Levi was born with a gaze of stone. The world has taught him to master it —with every disgrace, through each night of hard-earned survival. He wears it like a crest, every day, to make sure everyone will live a little longer.

There is nothing under the sun that can break it so easily. Nothing but this, the sight of carnage.

The trees bend to his speed, opening a passage to the devastating scenery. On each and every one of them, his eyes linger — all around is the smell of precious life, spilt to the ground without a care.

Nothing but powerless. It is the only feeling. Even humanity's strongest soldier must bow his head in front of death.

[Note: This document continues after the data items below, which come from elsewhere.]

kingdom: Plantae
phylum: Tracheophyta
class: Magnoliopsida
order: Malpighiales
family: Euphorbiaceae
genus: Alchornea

It is their damnation, the one crease in his unbreakable soul. He acknowledges it as the only condition he cannot win, and the one he would do anything to avoid.

Anything to see one more life spared, in the bloody sunset, at the end of each long day.

Of all things, this is the one he finds truly terrible — how they are condemned to fall in flocks, torn apart, for every light joke of destiny. For each fragment of mistake, dozens never see the light again. They are so small.

His glance runs over the faces of his squad, tender and desperate. On their dishevelled features only, rigid and sprayed in blood, his eyes soften.

This — death in vain — is the only regret he still affords to have.

He can't, he won't, get over it.


Chapter 30. Inspired by that infamous, beautiful splash page.